**** Selected passage
Knowing the fundamentals of compliance will still remain core to the CCO's mission, but three other areas will increasingly demand the manager's attention in the next decade:

1. Technology Management – As the firm updates the technology it uses, the CCO will need to understand it well enough to ensure that it is being used in an appropriate and compliant manner.

2. Cybersecurity – As firms become more reliant on online resources to conduct their activities, the challenge of ensuring that its data is secure will become even more daunting.

3. New Investment Products and Markets – The almost limitless ingenuity of capital markets has created new financing vehicles. At the same time, investment markets grow increasingly internationalized – and drawing in nations with underdeveloped legal systems and infrastructure. CCOs must assess the new risks and ensure the integrity of the valuation process for such assets and the documentation of investment due diligence.

Social media platforms are evolving along with technology, and that can complicate the life of the CCO. The old marketing and advertising rules won't change much, but the forums – Twitter, LinkedIn, and so on – will continue to develop and pose significant challenges to the industry.

Compliance officers won't be able to rest on their laurels in such an environment, experts say.

“CCOs must become aware of how the younger investment managers use technology in the normal course of a business,” says Tina Petruzziello, founder and compliance principal at Boston Compliance Associates. “Identifying the risks and potential compliance issues will force the CCOs to continuously learn about and keep abreast of new ways of communicating with the public. The ability to use new technology and social media platforms must be incorporated in a robust compliance program.”

Her colleague, David Rozenson, counsel and senior consultant at Boston Compliance, sees an inherent compliance conflict looming.

“As the social media platforms become more complex, the best approach for CCOs may be to keep it simple – to establish basic principles and prohibitions regarding employees' use of social media and stressing that they apply to all communications outside of the work environment,” he says.

Compliance training for employees must explain the specific risks associated with the careless use of social and other communications media, he adds. It helps to offer samples of both appropriate posts and ways to respond to social contacts from current and prospective clients.
********
**** Extracted data
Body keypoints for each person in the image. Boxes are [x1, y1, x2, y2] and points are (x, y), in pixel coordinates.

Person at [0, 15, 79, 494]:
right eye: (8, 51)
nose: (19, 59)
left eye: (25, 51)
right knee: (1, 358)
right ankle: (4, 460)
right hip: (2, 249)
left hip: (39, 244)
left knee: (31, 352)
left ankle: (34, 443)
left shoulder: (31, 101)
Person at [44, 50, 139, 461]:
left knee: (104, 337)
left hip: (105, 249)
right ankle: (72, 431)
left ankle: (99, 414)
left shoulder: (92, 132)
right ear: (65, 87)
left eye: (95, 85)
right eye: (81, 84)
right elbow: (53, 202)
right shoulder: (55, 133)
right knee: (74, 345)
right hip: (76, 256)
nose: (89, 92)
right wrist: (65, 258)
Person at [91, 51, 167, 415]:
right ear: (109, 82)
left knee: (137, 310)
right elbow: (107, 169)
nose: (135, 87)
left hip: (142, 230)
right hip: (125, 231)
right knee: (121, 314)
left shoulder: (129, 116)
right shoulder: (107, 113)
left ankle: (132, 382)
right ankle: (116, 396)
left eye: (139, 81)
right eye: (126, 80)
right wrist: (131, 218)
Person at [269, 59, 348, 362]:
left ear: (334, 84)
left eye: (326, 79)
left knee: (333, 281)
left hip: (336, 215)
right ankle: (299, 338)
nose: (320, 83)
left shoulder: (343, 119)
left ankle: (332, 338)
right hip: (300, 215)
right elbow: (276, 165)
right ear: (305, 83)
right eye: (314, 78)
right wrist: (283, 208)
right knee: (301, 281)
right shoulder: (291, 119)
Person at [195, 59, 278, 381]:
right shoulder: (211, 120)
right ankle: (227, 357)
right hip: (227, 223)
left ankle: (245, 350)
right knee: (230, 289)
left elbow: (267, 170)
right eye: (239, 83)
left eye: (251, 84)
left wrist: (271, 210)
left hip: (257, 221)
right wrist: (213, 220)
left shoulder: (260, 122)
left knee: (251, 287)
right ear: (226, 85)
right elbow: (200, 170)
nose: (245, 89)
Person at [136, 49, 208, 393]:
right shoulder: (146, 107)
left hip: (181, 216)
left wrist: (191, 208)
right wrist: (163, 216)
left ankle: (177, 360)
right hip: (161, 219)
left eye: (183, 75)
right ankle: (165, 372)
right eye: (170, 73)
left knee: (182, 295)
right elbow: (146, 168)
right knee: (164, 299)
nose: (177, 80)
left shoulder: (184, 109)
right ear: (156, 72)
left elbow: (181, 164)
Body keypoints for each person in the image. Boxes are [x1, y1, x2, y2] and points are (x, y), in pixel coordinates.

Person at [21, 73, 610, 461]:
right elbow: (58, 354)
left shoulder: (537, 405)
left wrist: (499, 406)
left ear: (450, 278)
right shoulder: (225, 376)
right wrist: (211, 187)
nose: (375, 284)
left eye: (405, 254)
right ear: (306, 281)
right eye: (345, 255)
********
• **What to produce**:
Answer these questions from the text on compliance officers:
(a) Which three areas does it say will increasingly demand the CCO's attention in the next decade?
(b) What roles does Tina Petruzziello hold, and at which firm?
(c) What does it say helps to offer in compliance training for employees?

• **Solution to the exercise**:
(a) Technology management, cybersecurity, and new investment products and markets.
(b) She is founder and compliance principal at Boston Compliance Associates.
(c) Samples of both appropriate posts and ways to respond to social contacts from current and prospective clients.